A Brief History of Fallasburg

Fallasburg Village was established in 1839 by John Wesley Fallass (1812 ~1896) with his brothers Silas an Arad.
In 1837, John Wesley Fallass, 25, came with his brother, Silas, to West Michigan from Tompkins County New York. The 1836 treaty of Washington had ceded the Indian land north of the Grand River to the United States, as a result, land speculation in Grand Rapids was feverish. In 1837, the year of Michigan statehood, Vergennes Township was surveyed. Present day Grattan, Lowell, and Bowne Township. were initially included within Vergennes Township. In 1838, the township government was organized, the first order of business being the assignment of cattle ear-notches.
The newly-ceded land was put on the market in 1839. On August 8, 1839, Wesley (as he was known) and Silas aquired by pre-emption a quarter of section 23, plus a quarter-interest on several hundred acres in Montcalm and Ionia Counties. In the same year, the brothers constructed a 22' by 44' sawmill along the Flat River. A bridge across the shallow but swift Flat River quickly became necessary. An identical size grist mill thirty feet downstream from the sawmill was built in 1840.
In 1841 the state road between Grand Rapids and Detroit was laid out, which ran through Fallasburg. This route, used by stagecoaches, created demand for transportation related services in Fallasburg. Repair shops and other small businesses catering to the travelers were established. Wesley platted the village of Fallassburgh in 1841. He laid out three parallel roads in the village, only one of which still exists. The other two roads were located on either side of the Covered Bridge Road.
Wesley built the frame house that still stands on the Covered Bridge Road in 1842. Shortly after, he returned to New York to marry Phoebe Brown.
In 1842, Wesley built the J.W. Fallass House for his bride Phoebe Brown Fallass (1815 ~ 1891) where they lived for the rest of their lives.
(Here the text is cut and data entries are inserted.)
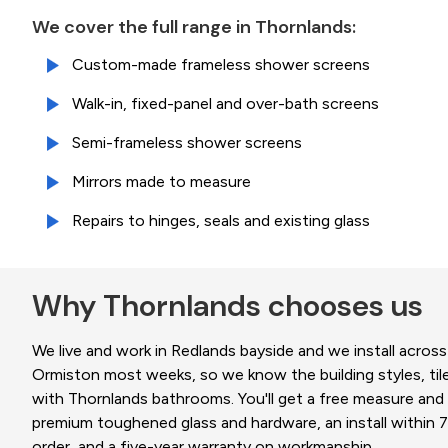
We cover the full range in Thornlands:
Custom-made frameless shower screens
Walk-in, fixed-panel and over-bath screens
Semi-frameless shower screens
Mirrors made to measure
Repairs to hinges, seals and existing glass
Why Thornlands chooses us
We live and work in Redlands bayside and we install across
Ormiston most weeks, so we know the building styles, til
with Thornlands bathrooms. You'll get a free measure and q
premium toughened glass and hardware, an install within 7
order, and a five-year warranty on workmanship.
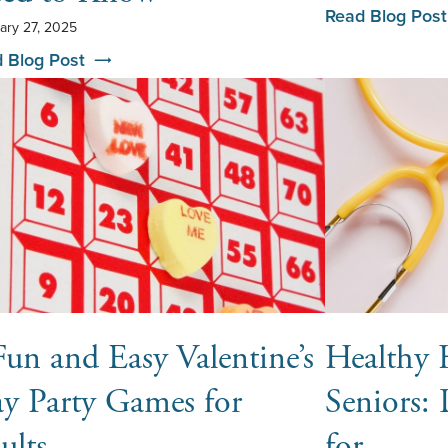
Read Blog Post
ary 27, 2025
 Blog Post
Fun and Easy Valentine’s
Healthy H
y Party Games for
Seniors: 
ults
for …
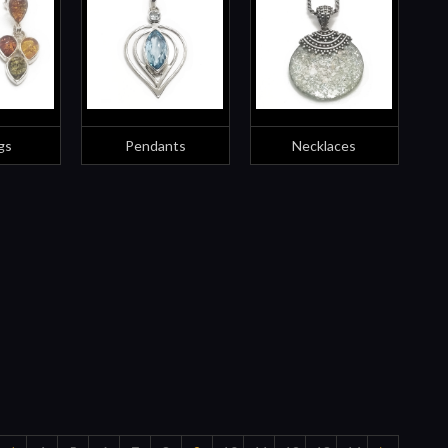
gs
Pendants
Necklaces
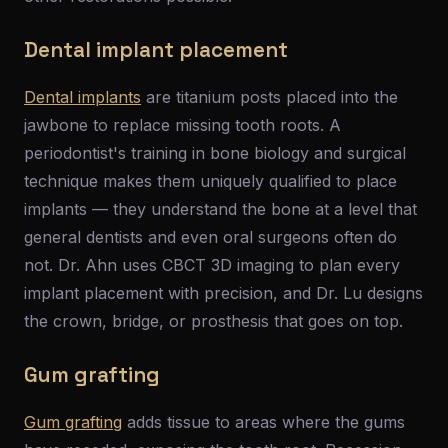
Dental implant placement
Dental implants
are titanium posts placed into the
jawbone to replace missing tooth roots. A
periodontist's training in bone biology and surgical
technique makes them uniquely qualified to place
implants — they understand the bone at a level that
general dentists and even oral surgeons often do
not. Dr. Ahn uses CBCT 3D imaging to plan every
implant placement with precision, and Dr. Lu designs
the crown, bridge, or prosthesis that goes on top.
Gum grafting
Gum grafting
adds tissue to areas where the gums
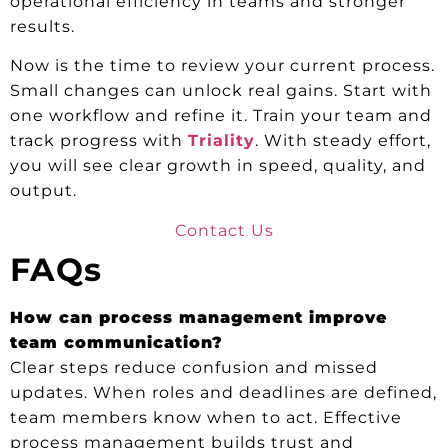
operational efficiency in teams and stronger
results.
Now is the time to review your current process.
Small changes can unlock real gains. Start with
one workflow and refine it. Train your team and
track progress with
Triality
. With steady effort,
you will see clear growth in speed, quality, and
output.
Contact Us
FAQs
How can process management improve
team communication?
Clear steps reduce confusion and missed
updates. When roles and deadlines are defined,
team members know when to act. Effective
process management builds trust and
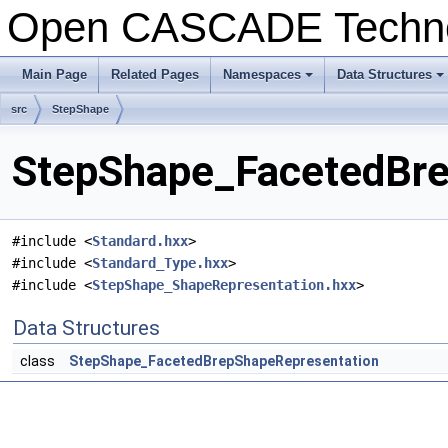
Open CASCADE Techn
Main Page
Related Pages
Namespaces
Data Structures
+
+
src
StepShape
StepShape_FacetedBre
#include <
Standard.hxx
>
#include <
Standard_Type.hxx
>
#include <
StepShape_ShapeRepresentation.hxx
>
Data Structures
class
StepShape_FacetedBrepShapeRepresentation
The rest of the Fallass and Brown families accompanied the newlyweds by boat and covered wagon to settle in the new village. Fallassburgh prospered and grew in the following years. A chair factory was added on the third floor of the sawmill. Crops and livestock were raised although the farm land was sandy, hilly and not very fertile. The dense hardwood forests surrounding the town provided an abundance of lumber. The Flat River carried millions of board feet of logs from the pines of Greenville on down to the Grand River and eventually to Lake Michigan at Grand Haven. Stone mason, blacksmith, wheelwright, hotel-keeper, harness-maker, storekeeper, and tanner were a few of the occupations in the village.
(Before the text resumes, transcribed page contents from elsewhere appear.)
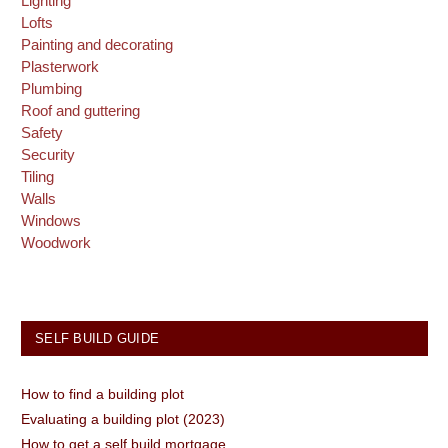
Lighting
Lofts
Painting and decorating
Plasterwork
Plumbing
Roof and guttering
Safety
Security
Tiling
Walls
Windows
Woodwork
SELF BUILD GUIDE
How to find a building plot
Evaluating a building plot (2023)
How to get a self build mortgage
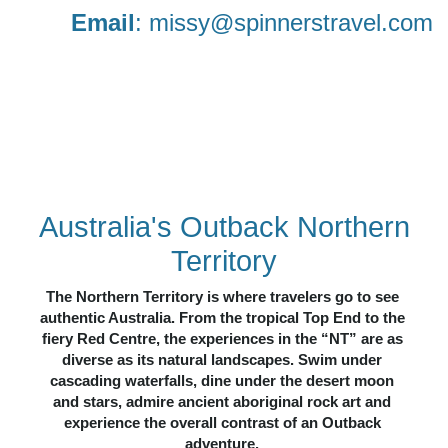
Email
:
missy@spinnerstravel.com
N
OTHERN
TERRITORY
CULTURE
NATURE
ADVEN
TURE
WILDLIFE
Australia's Outback Northern
Territory
The Northern Territory is where travelers go to see 
authentic Australia. From the tropical Top End to the 
fiery Red Centre, the experiences in the “NT” are as 
diverse as its natural landscapes. Swim under 
cascading waterfalls, dine under the desert moon 
and stars, admire ancient aboriginal rock art and 
experience the overall contrast of an Outback 
adventure. 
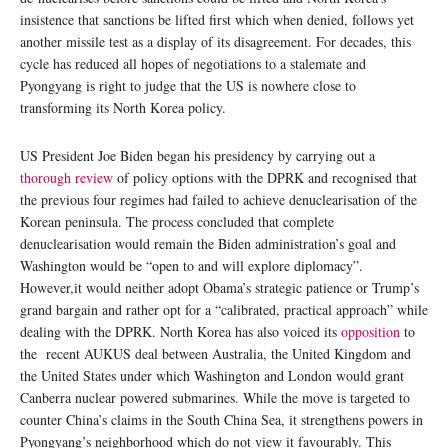
insistence that sanctions be lifted first which when denied, follows yet
another missile test as a display of its disagreement. For decades, this
cycle has reduced all hopes of negotiations to a stalemate and
Pyongyang is right to judge that the US is nowhere close to
transforming its North Korea policy.
US President Joe Biden began his presidency by carrying out a
thorough review
of policy options with the DPRK and recognised that
the previous four regimes had failed to achieve denuclearisation of the
Korean peninsula. The process concluded that complete
denuclearisation would remain the Biden administration’s goal and
Washington would be “open to and will explore diplomacy”.
However,it would neither adopt Obama’s strategic patience or Trump’s
grand bargain and rather opt for a “calibrated, practical approach” while
dealing with the DPRK. North Korea has also voiced its
opposition
to
the recent AUKUS deal between Australia, the United Kingdom and
the United States under which Washington and London would grant
Canberra nuclear powered submarines. While the move is targeted to
counter China’s claims in the South China Sea, it strengthens powers in
Pyongyang’s neighborhood which do not view it favourably. This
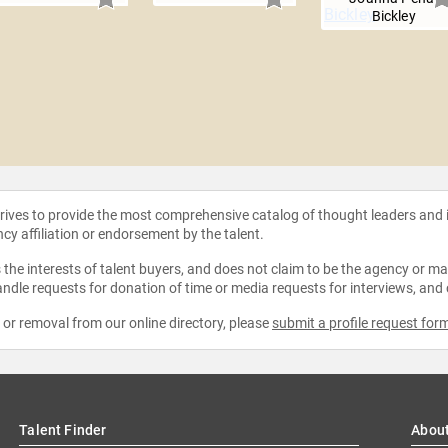
Bickley
strives to provide the most comprehensive catalog of thought leaders and
ncy affiliation or endorsement by the talent.
the interests of talent buyers, and does not claim to be the agency or man
ndle requests for donation of time or media requests for interviews, and
e or removal from our online directory, please
submit a profile request for
Talent Finder
Abou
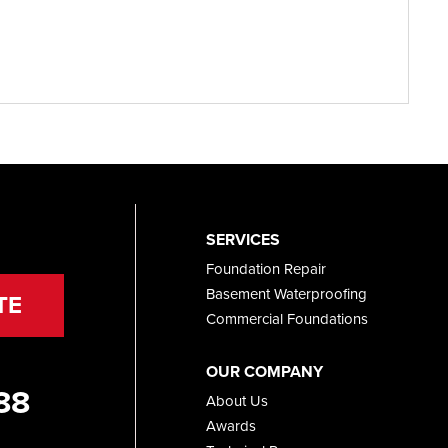
SERVICES
Foundation Repair
Basement Waterproofing
TE
Commercial Foundations
OUR COMPANY
88
About Us
Awards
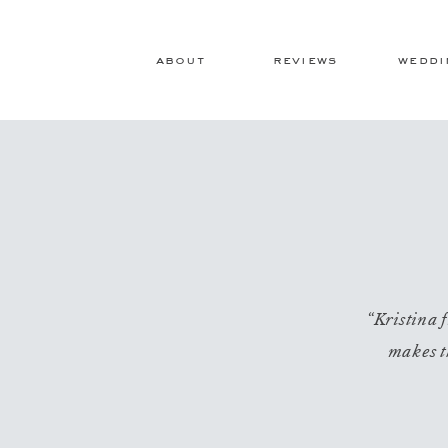
about
reviews
weddi
“Kristina f
makes t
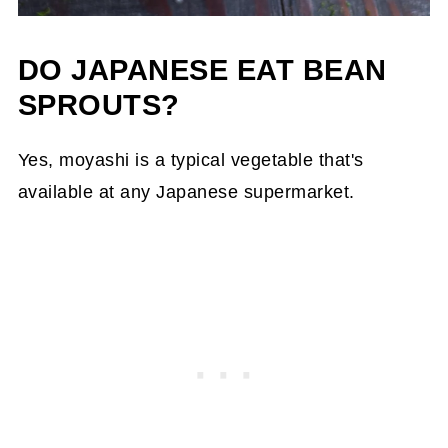
DO JAPANESE EAT BEAN
SPROUTS?
Yes, moyashi is a typical vegetable that's
available at any Japanese supermarket.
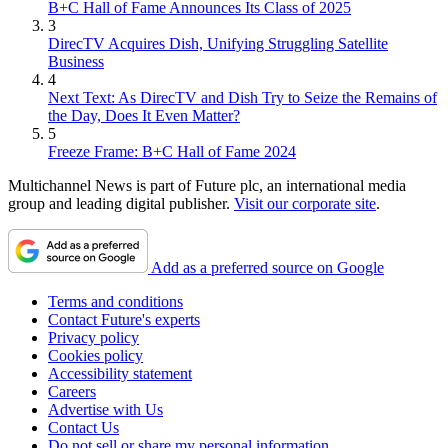
B+C Hall of Fame Announces Its Class of 2025
3
DirecTV Acquires Dish, Unifying Struggling Satellite
Business
4
Next Text: As DirecTV and Dish Try to Seize the Remains of
the Day, Does It Even Matter?
5
Freeze Frame: B+C Hall of Fame 2024
Multichannel News is part of Future plc, an international media
group and leading digital publisher.
Visit our corporate site
.
Add as a preferred source on Google
Terms and conditions
Contact Future's experts
Privacy policy
Cookies policy
Accessibility statement
Careers
Advertise with Us
Contact Us
Do not sell or share my personal information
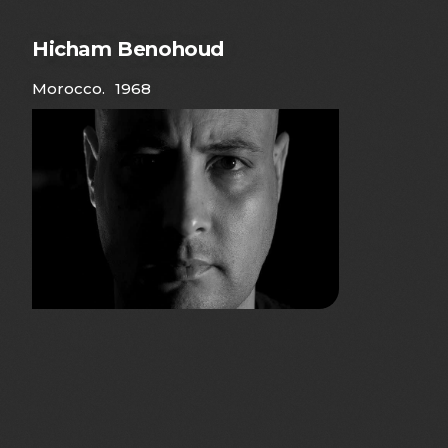
Hicham Benohoud
Morocco
.
1968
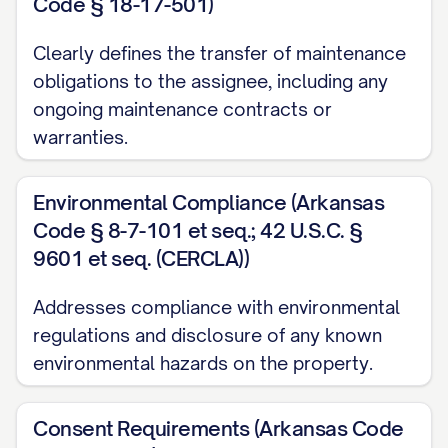
Tenant(s), (ii) the unit number or other
Code § 18-17-501)
identification of the leased premises, (iii)
Clearly defines the transfer of maintenance
the date of the Lease, (iv) the term of the
obligations to the assignee, including any
Lease, including commencement and
ongoing maintenance contracts or
expiration dates, (v) the current monthly
warranties.
rent, (vi) the amount of any security
deposit or other deposits, and (vii) any
Environmental Compliance (Arkansas
material modifications or amendments to
Code § 8-7-101 et seq.; 42 U.S.C. §
9601 et seq. (CERCLA))
the original Lease.
3. FINANCIAL PROVISIONS
Addresses compliance with environmental
regulations and disclosure of any known
3.1 Security Deposit Transfer
environmental hazards on the property.
Assignor hereby transfers to Assignee all
security deposits, pet deposits, cleaning
Consent Requirements (Arkansas Code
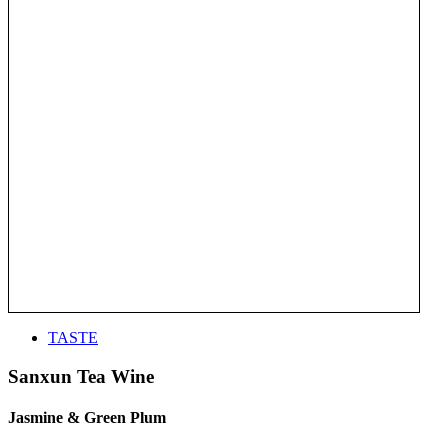
TASTE
Sanxun Tea Wine
Jasmine & Green Plum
Post-Civil-War railroad development passed by Fallassburgh, and brought with it the beginning of the general decline of the village. The hardwoods of the area were depleted and the sawmill was subsequently torn down in 1878. The gristmill had competition from dozens of other mills and losing power because of the dam built doownstream, it declined and was torn down in 1912. Fires took some of the other buildings in the community, which were not replaced. The village, which had once surpassed Lowell, reaching at least 200 in population and overflowing on the west side of the Flat River, even lost its post office in 1905.
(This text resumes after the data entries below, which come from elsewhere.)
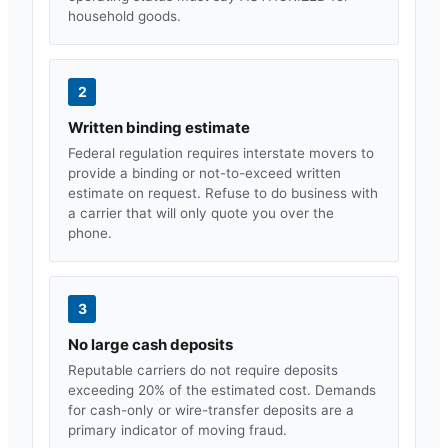
household goods.
2
Written binding estimate
Federal regulation requires interstate movers to
provide a binding or not-to-exceed written
estimate on request. Refuse to do business with
a carrier that will only quote you over the
phone.
3
No large cash deposits
Reputable carriers do not require deposits
exceeding 20% of the estimated cost. Demands
for cash-only or wire-transfer deposits are a
primary indicator of moving fraud.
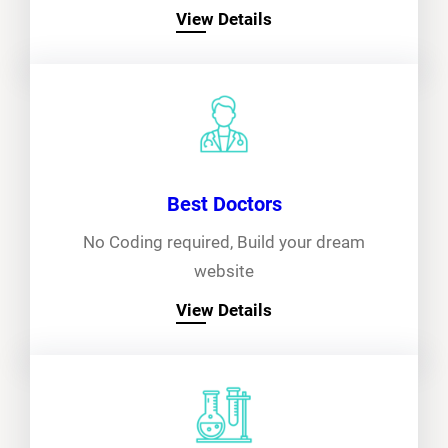
View Details
Best Doctors
No Coding required, Build your dream
website
View Details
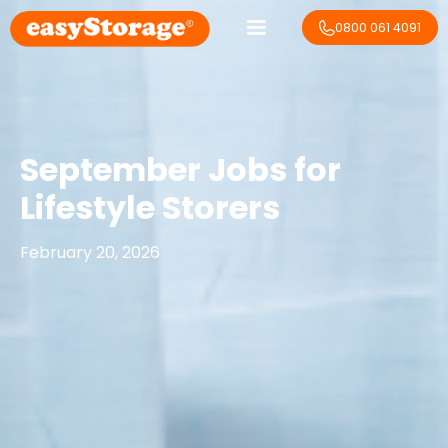
0800 061 4091
September Jobs for
Lifestyle Storers
February 20, 2026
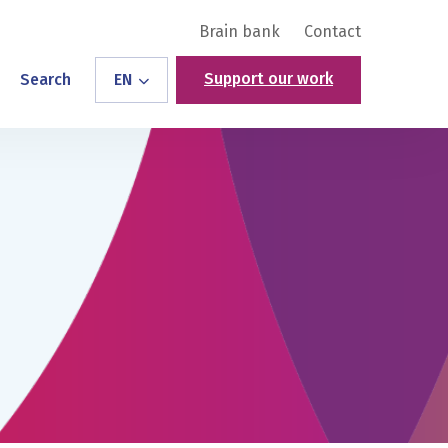
Brain bank
Contact
Support our work
Search
EN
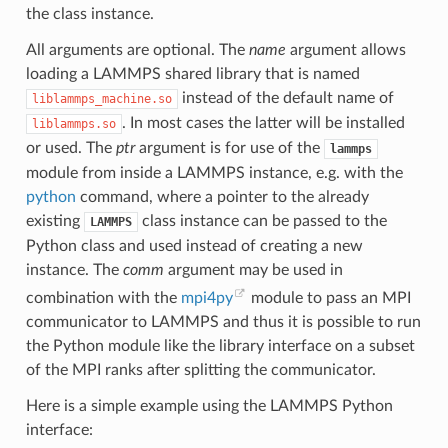
the class instance.
All arguments are optional. The
name
argument allows
loading a LAMMPS shared library that is named
instead of the default name of
liblammps_machine.so
. In most cases the latter will be installed
liblammps.so
or used. The
ptr
argument is for use of the
lammps
module from inside a LAMMPS instance, e.g. with the
python
command, where a pointer to the already
existing
class instance can be passed to the
LAMMPS
Python class and used instead of creating a new
instance. The
comm
argument may be used in
combination with the
mpi4py
module to pass an MPI
communicator to LAMMPS and thus it is possible to run
the Python module like the library interface on a subset
of the MPI ranks after splitting the communicator.
Here is a simple example using the LAMMPS Python
interface:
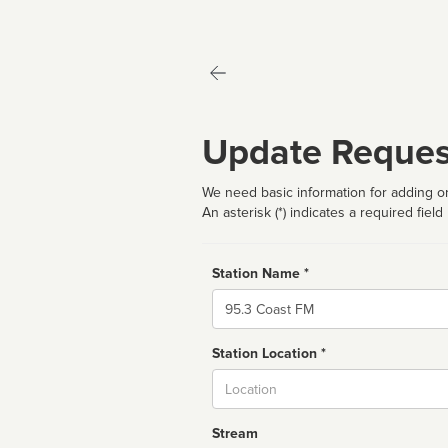
Update Reques
We need basic information for adding or
An asterisk (*) indicates a required field
Station Name *
Name
Station Location *
City
Stream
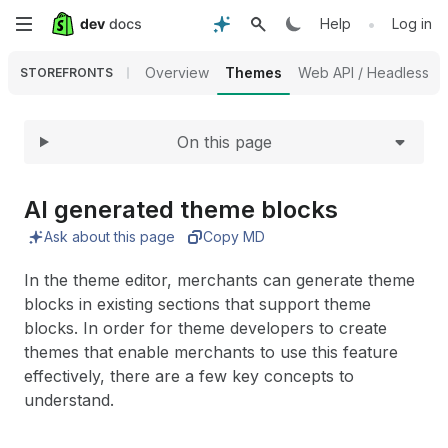
Expand
Skip
•
Help
Log in
to
Overview
Themes
Web API / Headless
STOREFRONTS
main
On this page
content
AI generated theme blocks
Ask about this page
Copy MD
In the theme editor, merchants can generate theme
blocks in existing sections that support theme
blocks. In order for theme developers to create
themes that enable merchants to use this feature
effectively, there are a few key concepts to
understand.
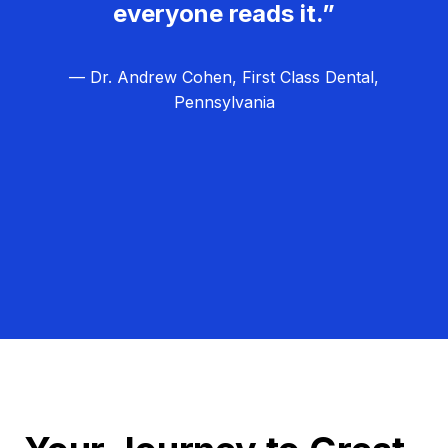
everyone reads it.”
— Dr. Andrew Cohen, First Class Dental,
Pennsylvania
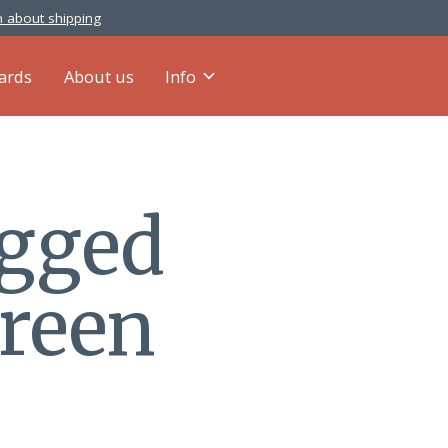
 about shipping
cards
About us
Info
agged
green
In the 1890's Fallassburgh became Fallasburg. The family and decendants of the founder all left the town; and the founder himself died i1896. The survival of this bit of Michigan history can be credited to its failure as a commercial center. As a result, today, there are many buildings standing which date from the nineteenth century and are a good representation of the growth and development of a small town during the mid- to late-nineteenth century. It is the opinion of the Michigan State Historic Preservation Office that these characteristics are unique, placing the village of Fallasburg in a categoory apart from the majority of the rural settlements of the same period.